Earlier this week, APRA said this capital requirement will remain in place until they have completed their remediation process to improve the entity’s risk management systems.

“By imposing this additional capital requirement, APRA is providing a financial incentive for Allianz to quickly and effectively implement its planned remediation work. We also want to send a message to the broader insurance and superannuation industries that APRA expects the same high standards of risk management, including for non-financial risks, as we do for the banks,” APRA Executive Board Member Geoff Summerhayes said.

The regulator said that Allianz showed in their self-assessments—also conducted on 36 other APRA-regulated entities—that issues with the monitoring and identifying of non-financial risks appears to be a perennial problem.

APRA Deputy Chairman, John Lonsdale, said in official statement last month, that the regulator would be taking a more targeted approach based on findings from the self-assessments.

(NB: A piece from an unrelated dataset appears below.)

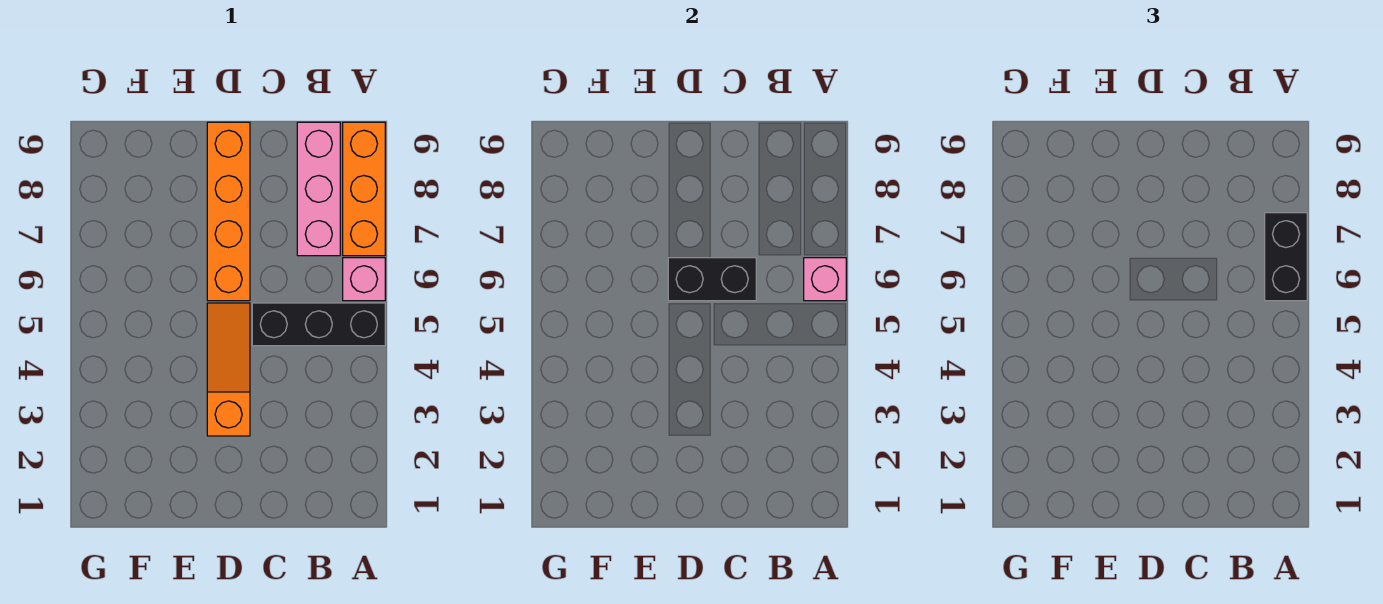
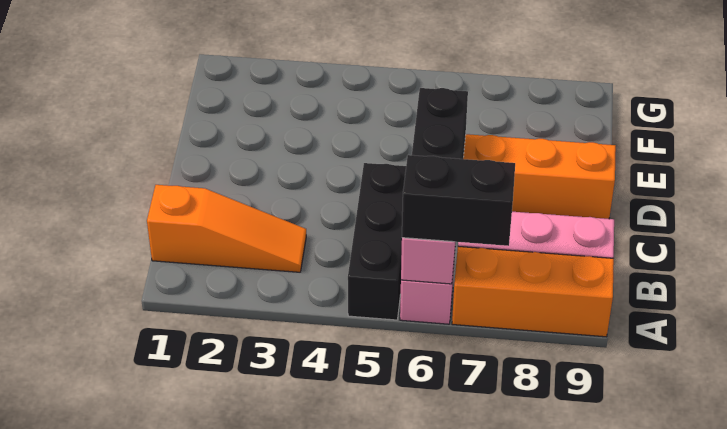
orange slope D3:D5 level 1 top 3 -> orange slope B1:B3 level 1 top 1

“As a result of the self-assessments, we have intensified and more-precisely targeted our supervision of entities. And in some cases, we are considering imposing additional capital requirements due to the materiality of the weaknesses identified.”

Lonsdale also said greater focus was needed on non-financial risks.

“That’s the thing about non-financial risks: left unaddressed, the consequences become distinctly financial in nature. In the wake of the Royal Commission, our major banks have seen their profits eroded by the cost of remediating aggrieved customers and upgrading or putting in-place systems to stop it happening again.”

Allianz is not the only APRA-regulated entity to be given an additional capital requirement.

Last month, ANZ and NAB were advised to increase their capital requirements to a minimum of $500 million each, and CBA, whose prudential inquiry sparked the regulator on the path to getting other regulated entities to do self-assessments, had to add $1 billion to their capital requirement.

“Last financial year, APRA-regulated general insurers paid out $27.5 billion to their policyholders. With Australians relying on these policies to financially protect them when things go wrong, it’s essential that insurers have in place appropriate internal processes to honour those commitments,” Summerhayes said.